If you’re interested in better performances, we created a short survey where you can give a boost to this feature and help us to improve WeasyPrint 😉

Vote for it!

aschmitz commented 2 years ago

Other observations from digging through the profiling I did for #1587 for a bit:

I suspect I'd mostly be looking to improve things somewhere inside remake_page, and possibly by seeing if there's anything we can memoize on backgrounds or margin boxes. draw_text is 14% of our weight, and get_first_line takes about 10% total so if there are obvious things to do on either of those they could be impactful as well. (I have fantasized about replacing Pango's line breaking with something more purpose-built on HarfBuzz, but I doubt I'll have the time. That said, simply caching get_first_line calls might be of some use.)

But again, things look like there won't be many obvious quick wins in a "simple" document. I think there are a few gotchas around multi-column lists that are worth digging into, and they'll probably exist in some other edge cases, but that's more an effort of finding documents that hit them than "general" optimization.

liZe commented 2 years ago

@aschmitz Thanks a lot for finding and sharing these numbers.

Before discussing the details, here is some general information about performances for WeasyPrint, for everybody that would be interested in this topic.

WeasyPrint is quite slow by choice and by design, but it doesn’t mean at all that we can’t improve its speed. That’s the major point we’re working on for the next release, as it was one of the important topics for WeasyPrint’s users in the survey last year.

I personally use the samples of WeasyPerf to profile both the speed and the memory use. I render a document using the cProfile, and then use gprof2dot and Graphviz to get a nice SVG graph. There are lots of other tools for that, but that’s my favorite stack (so far)!

The samples are different enough to get very different results. It’s often very upsetting to get a nice 10% improvement with one sample, and then discover that it doesn’t change anything (or worse: you get slower results) for the other samples.

That’s really nice to have these numbers, probably with a large document (like in #1587) with a quite small stylesheet.

  • We spend a surprising amount of time (~10% after that optimization) in the __missing__ methods from the CSS module. I know we saved a bunch of time by not pushing down all calculations, but I wonder if there's a more efficient way of handling things. This includes about 1% of total time just in the self[key] = self.parent_style[key] line on AnonymousStyle (not even counting the subsequent time in ComputedStyle). I don't know if there's a good way to optimize this access, but it feels like there ought to be.

That’s a place where we can definitely improve performance. And that’s actually already the result of a large speed improvement, as we now use lazy dictionaries for CSS attributes that calculate the values (often using the values of their parents) on demand. Before that, we were calculating all the CSS properties’ values, even the ones that we don’t use. 10% is huge, but we call this function almost each time a CSS value has to be calculated. One solution would be to call it less often, maybe by pre-calculating some values that will for sure be useful. And of course, we can find tiny optimizations in the function code.

  • 5% of time is spent in get_all_computed styles.

DO THIS – Please write out the passage of the WeasyPrint performance thread above, from "liZe commented 2" to "in this topic.".

Stored records –
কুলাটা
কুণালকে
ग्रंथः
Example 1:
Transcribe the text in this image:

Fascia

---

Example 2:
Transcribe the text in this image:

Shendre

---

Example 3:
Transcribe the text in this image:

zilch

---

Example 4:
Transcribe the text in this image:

--

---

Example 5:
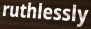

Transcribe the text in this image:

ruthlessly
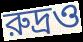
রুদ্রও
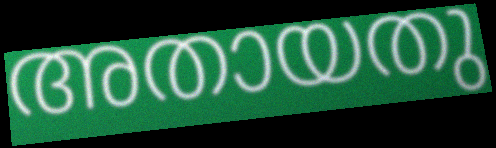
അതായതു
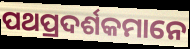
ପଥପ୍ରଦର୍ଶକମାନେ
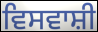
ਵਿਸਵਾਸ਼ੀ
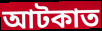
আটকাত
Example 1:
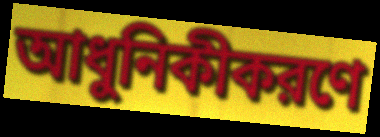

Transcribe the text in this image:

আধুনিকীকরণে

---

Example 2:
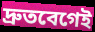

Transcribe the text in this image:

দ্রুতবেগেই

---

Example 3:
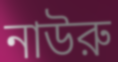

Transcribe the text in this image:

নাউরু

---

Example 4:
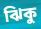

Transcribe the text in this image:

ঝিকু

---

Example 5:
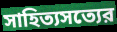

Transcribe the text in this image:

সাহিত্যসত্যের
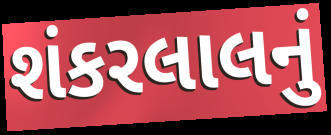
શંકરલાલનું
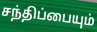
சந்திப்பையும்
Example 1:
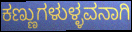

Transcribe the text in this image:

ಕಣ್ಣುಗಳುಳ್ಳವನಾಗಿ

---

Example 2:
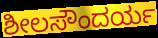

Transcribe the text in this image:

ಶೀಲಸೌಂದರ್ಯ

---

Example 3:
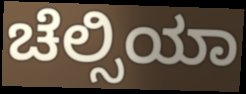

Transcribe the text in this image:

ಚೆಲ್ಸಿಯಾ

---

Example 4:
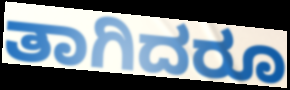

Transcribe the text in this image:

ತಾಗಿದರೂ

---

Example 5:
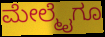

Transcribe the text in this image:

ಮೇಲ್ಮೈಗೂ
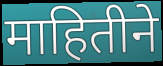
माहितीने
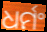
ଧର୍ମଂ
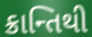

ANSWER TO THE PROBLEM –
liZe commented 2 years ago

@aschmitz Thanks a lot for finding and sharing these numbers.

Before discussing the details, here is some general information about performances for WeasyPrint, for everybody that would be interested in this topic.